Docking is the surgical removal of a dog’s tail. When performed on young puppies the procedure is generally done without anaesthetic and there is good scientific evidence to show that docking causes severe and long lasting pain. There is also evidence that the tail remains more sensitive to pain for life in some dogs. Dogs use their tails as a means of communication and so docking deprives them of some of the body language they need to communicate with other dogs. It is illegal for anyone other than a veterinary surgeon to dock puppies’ tails.
The law on tail docking is different in England, Wales, Scotland and Northern Ireland. Docking is completely banned in Scotland except when necessary as a result of disease or injury. In Northern Ireland docking is allowed as long as it is done by a a veterinary surgeon.
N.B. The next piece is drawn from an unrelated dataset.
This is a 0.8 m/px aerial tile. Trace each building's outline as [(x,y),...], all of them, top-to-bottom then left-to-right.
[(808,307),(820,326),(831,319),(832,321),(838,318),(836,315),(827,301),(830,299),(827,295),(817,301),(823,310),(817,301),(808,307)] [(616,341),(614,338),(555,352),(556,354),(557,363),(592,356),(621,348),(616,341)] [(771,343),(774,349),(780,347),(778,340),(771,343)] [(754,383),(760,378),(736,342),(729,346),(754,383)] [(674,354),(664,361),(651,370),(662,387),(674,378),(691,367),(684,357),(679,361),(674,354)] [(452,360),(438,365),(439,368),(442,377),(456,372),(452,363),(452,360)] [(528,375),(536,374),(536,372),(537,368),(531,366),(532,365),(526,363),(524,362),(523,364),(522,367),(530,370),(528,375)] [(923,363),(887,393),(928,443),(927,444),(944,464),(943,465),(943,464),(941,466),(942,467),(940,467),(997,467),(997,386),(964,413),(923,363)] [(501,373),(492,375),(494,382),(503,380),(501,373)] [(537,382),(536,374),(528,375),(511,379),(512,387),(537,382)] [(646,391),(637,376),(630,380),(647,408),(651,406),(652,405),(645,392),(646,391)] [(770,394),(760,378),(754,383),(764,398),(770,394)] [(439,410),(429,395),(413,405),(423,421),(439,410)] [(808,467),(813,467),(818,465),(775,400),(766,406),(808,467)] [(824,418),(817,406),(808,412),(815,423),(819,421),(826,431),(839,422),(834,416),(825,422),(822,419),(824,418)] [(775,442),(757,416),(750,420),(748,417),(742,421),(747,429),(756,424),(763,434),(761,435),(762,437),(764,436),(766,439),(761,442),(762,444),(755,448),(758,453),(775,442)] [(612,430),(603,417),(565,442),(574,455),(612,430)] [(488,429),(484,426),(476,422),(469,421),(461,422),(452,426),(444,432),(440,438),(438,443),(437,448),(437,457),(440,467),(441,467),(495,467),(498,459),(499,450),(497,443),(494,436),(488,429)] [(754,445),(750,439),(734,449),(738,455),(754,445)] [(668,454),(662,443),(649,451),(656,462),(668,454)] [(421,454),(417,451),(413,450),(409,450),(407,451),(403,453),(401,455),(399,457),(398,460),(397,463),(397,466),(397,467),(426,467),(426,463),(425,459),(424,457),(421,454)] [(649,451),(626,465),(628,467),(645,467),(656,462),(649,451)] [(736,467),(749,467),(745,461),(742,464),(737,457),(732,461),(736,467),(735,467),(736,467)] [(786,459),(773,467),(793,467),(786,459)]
In England and Wales docking is banned except for certified ‘working dogs’ and because of disease or injury. The requirements that a bitch owner needs for the pups to be classified as a ‘working dog’ are set out in Regulations which can be found at online separately for England (opens pdf) and Wales (opens pdf). The Regulations also stipulate what breeds of dog may be docked.
Once a dog has been legally docked the puppy must be microchipped by the time it is three months old and provided with a certificate signed by the veterinary surgeon who undertook the docking. The certificate should be given to the new owner of the puppy. However owning a dog that has been docked is not, in itself, an offence providing that the person did not ask for the dog to be docked.